Introduction to Romans

Origin of the Church at Rome

      We have no specific information in the Scriptures about the time or circumstances of the origin of the church in Rome. Obviously, the church began as a result of people hearing, believing, and obeying the gospel of Christ. Just when and where this happened we are not informed.
      There were sojourners from Rome in the city of Jerusalem on the day of Pentecost when the church of Christ was established (Acts 2:10). Possibly some present then were converted that day, or soon thereafter, and brought the gospel back to Rome upon their return home. Regardless of its beginning, by the time this epistle was written the church in Rome was known through the world for its faith and obedience (1:8; 16:19).

Author and Writer

      A distinction is made between the author and writer because the author, in the sense of its source, is Deity. Deity used Paul, the apostle, as the writer. The book is a revelation from God unto man through the inspired apostle.

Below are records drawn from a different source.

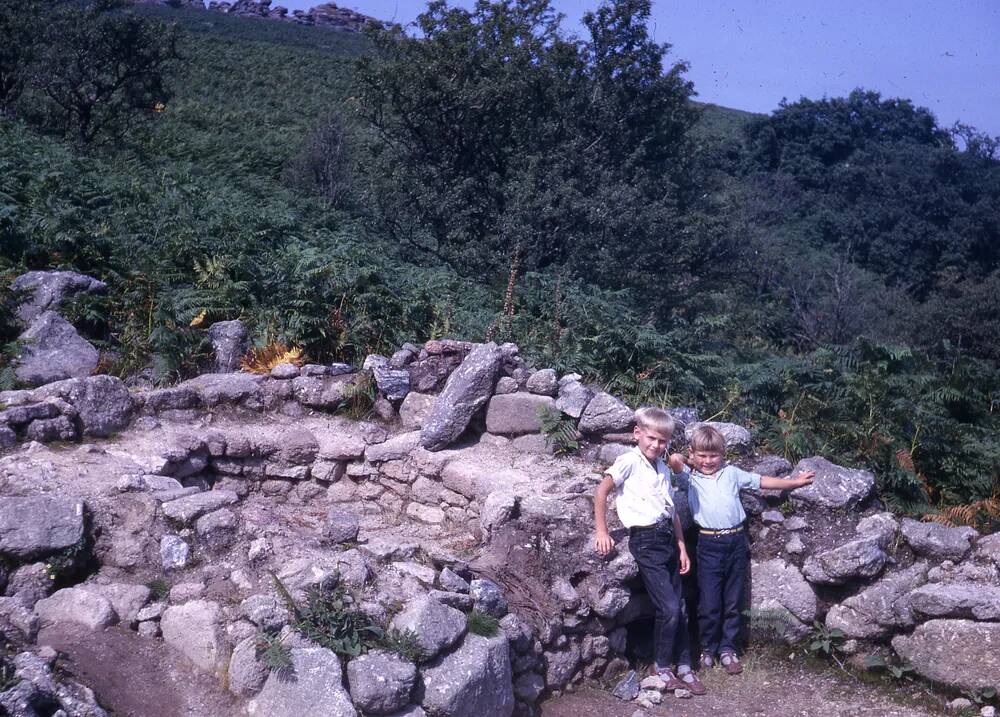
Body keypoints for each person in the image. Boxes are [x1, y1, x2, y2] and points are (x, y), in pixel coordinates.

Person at [668, 425, 815, 675]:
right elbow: (674, 460)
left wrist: (793, 483)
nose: (708, 461)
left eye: (713, 455)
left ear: (723, 454)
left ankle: (728, 649)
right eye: (702, 455)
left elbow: (762, 481)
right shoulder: (690, 479)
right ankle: (707, 648)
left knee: (733, 600)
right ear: (693, 454)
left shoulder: (732, 473)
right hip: (708, 544)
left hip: (736, 541)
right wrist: (690, 461)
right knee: (710, 601)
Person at [594, 407, 706, 695]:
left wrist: (682, 546)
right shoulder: (628, 461)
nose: (656, 445)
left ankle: (684, 666)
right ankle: (661, 665)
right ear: (637, 434)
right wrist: (603, 531)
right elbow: (602, 491)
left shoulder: (663, 468)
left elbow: (673, 512)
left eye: (663, 441)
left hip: (667, 538)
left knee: (680, 607)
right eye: (652, 438)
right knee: (667, 607)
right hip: (645, 540)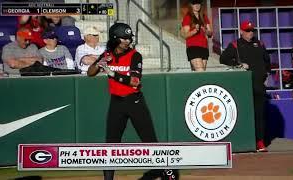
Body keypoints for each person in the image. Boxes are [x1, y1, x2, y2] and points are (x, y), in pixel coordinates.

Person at [87, 23, 179, 180]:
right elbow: (90, 73)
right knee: (111, 144)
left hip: (134, 101)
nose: (127, 41)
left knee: (149, 140)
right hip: (116, 102)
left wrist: (112, 73)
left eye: (129, 38)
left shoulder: (135, 55)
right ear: (115, 38)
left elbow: (135, 82)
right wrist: (99, 63)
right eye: (124, 38)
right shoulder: (107, 54)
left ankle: (169, 175)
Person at [219, 20, 271, 152]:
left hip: (259, 84)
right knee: (244, 114)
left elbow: (267, 61)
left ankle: (260, 141)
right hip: (244, 86)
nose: (250, 33)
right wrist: (238, 64)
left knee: (259, 114)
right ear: (241, 32)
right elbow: (223, 59)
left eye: (252, 30)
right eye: (247, 31)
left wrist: (267, 75)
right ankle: (244, 142)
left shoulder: (259, 43)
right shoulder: (235, 45)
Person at [181, 0, 212, 71]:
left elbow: (210, 33)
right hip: (193, 47)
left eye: (198, 3)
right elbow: (185, 35)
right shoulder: (188, 17)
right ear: (191, 5)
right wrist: (195, 30)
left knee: (200, 74)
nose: (197, 5)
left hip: (204, 47)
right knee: (201, 72)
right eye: (194, 3)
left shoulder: (204, 16)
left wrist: (205, 31)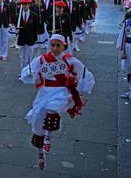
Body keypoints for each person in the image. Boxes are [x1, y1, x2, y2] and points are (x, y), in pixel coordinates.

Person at [20, 34, 94, 169]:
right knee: (37, 120)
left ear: (63, 46)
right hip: (45, 91)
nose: (54, 48)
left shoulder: (69, 60)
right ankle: (41, 155)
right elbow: (29, 70)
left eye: (58, 45)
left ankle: (48, 137)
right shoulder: (41, 59)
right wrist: (29, 74)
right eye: (52, 45)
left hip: (61, 92)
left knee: (52, 109)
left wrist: (80, 88)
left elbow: (84, 73)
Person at [117, 1, 131, 103]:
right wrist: (123, 50)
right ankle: (130, 90)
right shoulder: (128, 21)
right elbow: (123, 37)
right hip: (130, 47)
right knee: (129, 70)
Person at [16, 0, 38, 74]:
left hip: (30, 38)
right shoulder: (18, 15)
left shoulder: (34, 15)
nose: (24, 6)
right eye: (23, 4)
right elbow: (16, 25)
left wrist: (35, 39)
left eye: (26, 4)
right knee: (22, 57)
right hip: (21, 38)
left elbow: (35, 28)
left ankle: (29, 71)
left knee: (30, 57)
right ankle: (22, 71)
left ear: (29, 5)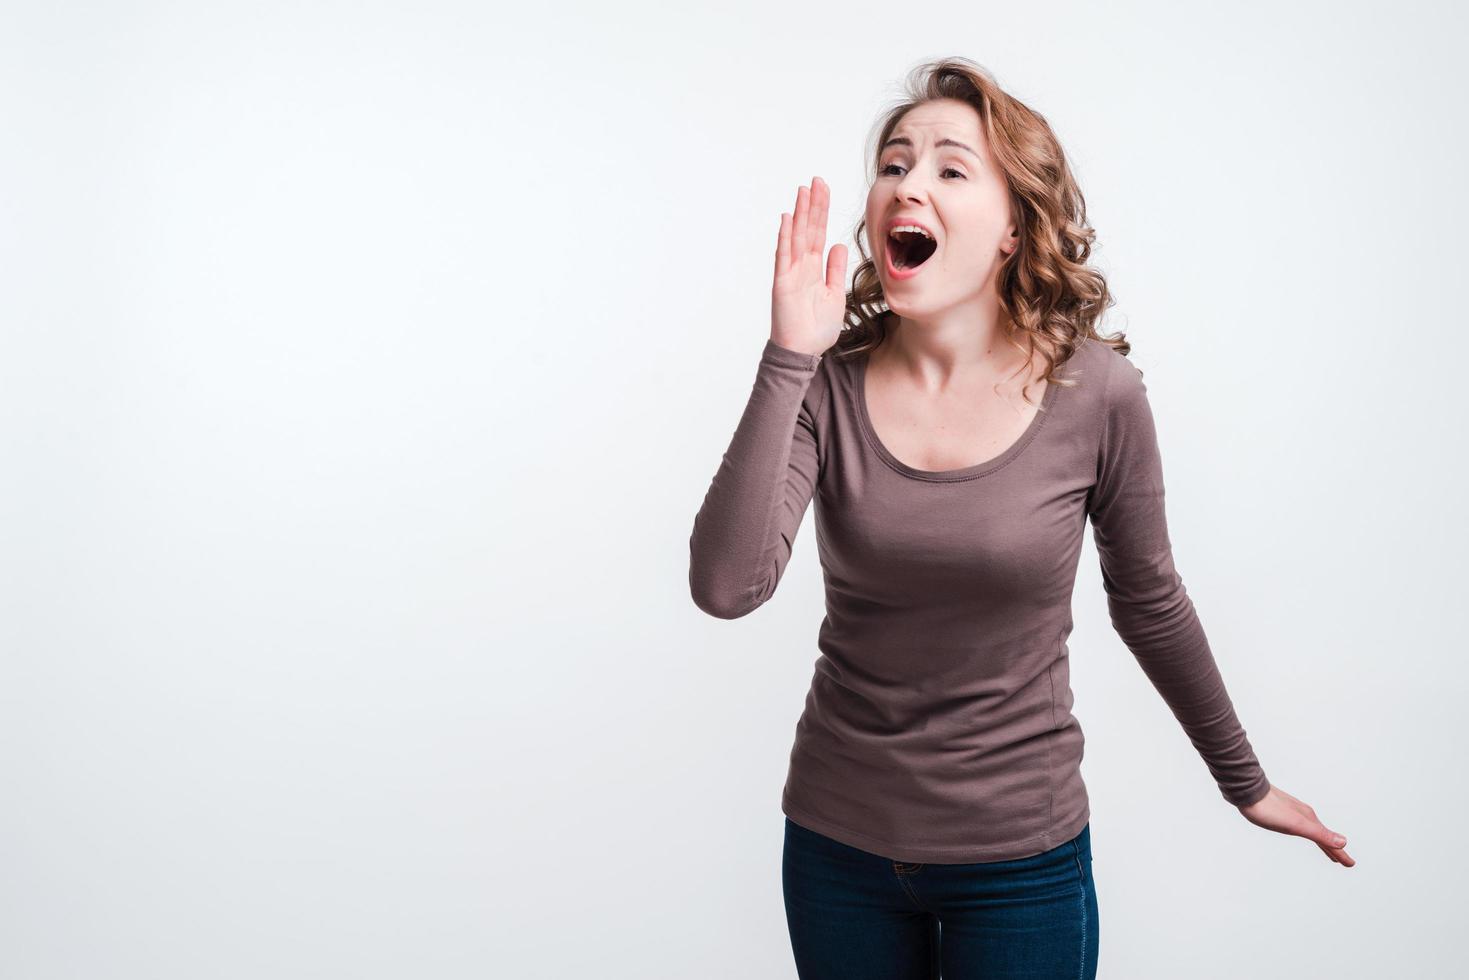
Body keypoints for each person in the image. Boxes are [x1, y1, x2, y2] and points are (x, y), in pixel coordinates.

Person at [688, 57, 1353, 980]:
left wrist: (1245, 785)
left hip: (1020, 865)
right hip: (836, 850)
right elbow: (727, 587)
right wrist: (787, 358)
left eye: (950, 169)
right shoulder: (826, 386)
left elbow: (1149, 601)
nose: (906, 184)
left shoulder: (1098, 394)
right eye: (893, 163)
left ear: (1011, 229)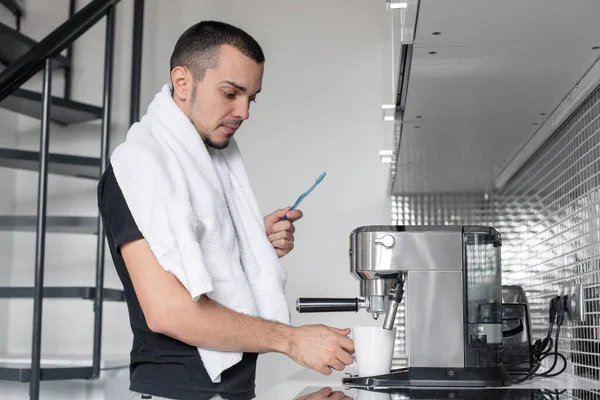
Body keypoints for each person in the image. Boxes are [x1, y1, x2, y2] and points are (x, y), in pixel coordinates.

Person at [97, 20, 354, 400]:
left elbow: (196, 250)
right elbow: (168, 311)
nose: (244, 112)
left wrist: (251, 242)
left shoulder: (207, 161)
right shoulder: (140, 168)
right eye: (231, 93)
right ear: (183, 82)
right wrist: (292, 341)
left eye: (251, 98)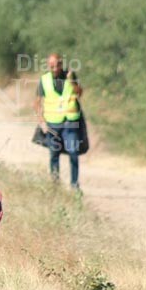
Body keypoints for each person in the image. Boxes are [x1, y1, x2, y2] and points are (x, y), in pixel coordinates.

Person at [34, 54, 83, 190]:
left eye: (57, 65)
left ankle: (74, 185)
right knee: (54, 154)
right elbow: (37, 103)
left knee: (73, 152)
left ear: (61, 64)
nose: (55, 69)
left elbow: (79, 93)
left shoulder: (70, 76)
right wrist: (41, 121)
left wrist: (72, 81)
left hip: (70, 121)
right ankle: (55, 185)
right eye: (51, 66)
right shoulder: (44, 80)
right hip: (52, 123)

      To ask why the book was written may be like asking God why He has done what He has done. We may not fully comprehend all of God's purposes. However, the study of the book reveals some very obvious purposes intended. Paul had heard of his Roman brethren, and he longed to visit them. Possibly he knew some of them personally through previous contacts, or by reputation among the brethren. But the letter was written in preparation for what Paul expected to be an eventual visit by him to that city, and a visit he wanted to be mutually beneficial.
      The book shows the need of salvation for both Jew and Gentile, a universal need, because all have sinned. It shows that all can be saved, but that all must be saved the same way, and that way is the way presented in the gospel of Jesus Christ. No longer were Jews and Gentiles serving under different religious systems. Now all were to serve God through Christ. No longer could men be acceptable to God by any other system than the gospel system of salvation.
      Therefore, the book of Romans is a great and substantial doctrinal book. Romans presents this system of salvation as a system of mercy, grace, love, blood, faith, law, and the necessity of obedience. In both specific and general explanations, the scheme of redemption, the System of Salvation is defined, magnified, and explained in this epistle to the church at Rome.

Where Written

      Chapter fifteen, verses twenty-five through twenty-seven indicates that Paul was on his way to Jerusalem to deliver certain offerings that had been made by Gentile Christians in Macedonia and Achaia (Greece) for the poor saints in Judea. This corresponds to the last part of Paul's third missionary journey. Paul planned to go directly from Achaia to Syria, but because the Jews were lying in wait for him, he went back through Macedonia (Acts 20:3). No specific city is mentioned where this letter was penned. However, we learn in Acts 20:2 that he had gone into Greece, and remained there for three months before beginning his trip to Jerusalem via Macedonia. Therefore, it is not unlikely that he was in the city of Corinth, and the epistle was penned during his three month stay there.

When Written

      As already noted, Paul was likely in the last portion of his third missionary journey, possibly during the three month wait in Greece. As for the year, we must calculate and speculate.
      Caesar had banished the Jews from Rome about A. D. 52. It was under this banishment that Acquila and Priscilla left Rome, and came to Corinth where they met Paul for the first time. Considering the time for travel for them, plus the year and a half Paul stayed with them in Corinth (Acts 18:11), probably two and one half years passed.
      Paul also engaged in various travel (Acts 18,19), plus a two year stay at Ephesus (Acts 19:10), plus the three months in Greece. This would make the time near the year A. D. 57 or 58. The significance of this is not all important except to know that the Lord's church was now about twenty-five to thirty-years removed from Pentecost. The gospel was now widespread, persecution was apparent in every quarter, and Jerusalem was not yet destroyed as it would be in A. D. 70. It was a time of progress as well as hardship for the church of Christ.